In particular, the Tribunal did not err in its reasons. All that the Tribunal there said was that the failure by the appellant to meet the criteria in ss 36(2)(a) and (aa) meant that Australia would not breach its international non-refoulement obligations in the event that he is removed from Australia. That was not to equate non-refoulement with the criteria for the grant of a protection visa. Rather it was to recognise that the international instruments referred to in the previous paragraph are a source of rights and obligations under domestic law to the extent that ss 36(2)(a) and (aa) incorporate Australia’s obligations under those instruments. That the Tribunal did not conflate the two processes is reinforced not only by the absence of any reference in its dispositive findings to ss 5H-5LA or ss 36(1A)-(1C) and (2A)-(7) of the Act but also its acknowledgment, at [288] of its reasons, that a decision-maker on any application for a protection visa would not be bound by the findings made for the purpose of exercising the power in s 501CA(4)."

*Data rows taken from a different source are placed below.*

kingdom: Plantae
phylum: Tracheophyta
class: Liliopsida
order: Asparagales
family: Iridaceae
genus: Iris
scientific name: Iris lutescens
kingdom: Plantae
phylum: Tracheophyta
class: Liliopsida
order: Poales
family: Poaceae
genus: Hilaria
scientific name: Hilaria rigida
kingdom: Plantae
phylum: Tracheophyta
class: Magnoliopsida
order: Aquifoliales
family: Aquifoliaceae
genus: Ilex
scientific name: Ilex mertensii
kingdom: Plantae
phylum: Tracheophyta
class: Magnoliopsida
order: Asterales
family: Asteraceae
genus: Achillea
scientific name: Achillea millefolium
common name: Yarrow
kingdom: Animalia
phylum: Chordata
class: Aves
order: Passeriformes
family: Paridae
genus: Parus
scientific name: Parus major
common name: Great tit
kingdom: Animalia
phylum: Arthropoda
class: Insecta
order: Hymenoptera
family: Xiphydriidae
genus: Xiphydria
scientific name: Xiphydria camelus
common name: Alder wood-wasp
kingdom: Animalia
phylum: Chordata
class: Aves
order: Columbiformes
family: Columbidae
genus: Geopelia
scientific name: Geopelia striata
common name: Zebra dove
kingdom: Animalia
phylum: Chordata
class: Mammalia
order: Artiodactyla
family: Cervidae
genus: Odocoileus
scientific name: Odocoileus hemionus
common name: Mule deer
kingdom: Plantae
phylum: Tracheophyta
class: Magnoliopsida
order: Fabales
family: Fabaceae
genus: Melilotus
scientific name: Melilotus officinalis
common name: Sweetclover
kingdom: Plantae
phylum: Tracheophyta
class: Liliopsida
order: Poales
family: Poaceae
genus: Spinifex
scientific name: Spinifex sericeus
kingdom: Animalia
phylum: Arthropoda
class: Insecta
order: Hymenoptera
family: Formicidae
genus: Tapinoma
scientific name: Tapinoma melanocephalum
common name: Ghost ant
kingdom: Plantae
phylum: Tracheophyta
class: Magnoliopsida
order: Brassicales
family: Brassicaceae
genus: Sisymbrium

It is difficult to see how the Tribunal was required to have regard, in the appellant’s submission, to the impact (if any) of a contravention of Australia’s international non-refoulement obligations on its “international reputation and standing”, when, first, it concluded that the appellant was not owed such obligations. Secondly, the executive dimension of non-refoulement never featured in the appellant’s submissions to the Tribunal; and thirdly, the slight chance that such obligations might be owed was taken into account in any event. Particularly where the point was never taken by the appellant, the exercise of the power in s 501CA(4) did not require a decision-maker to have regard to the damage to Australia’s international standing or reputation in the event that it contravened its international non-refoulement obligations.

For these reasons, the failure to consider grounds will fail.

Disposition

The appeal will be dismissed.

The appellant will pay the first respondent's costs of the appeal on a lump sum basis to be fixed by a Registrar of this Court in the absence of agreement between the parties.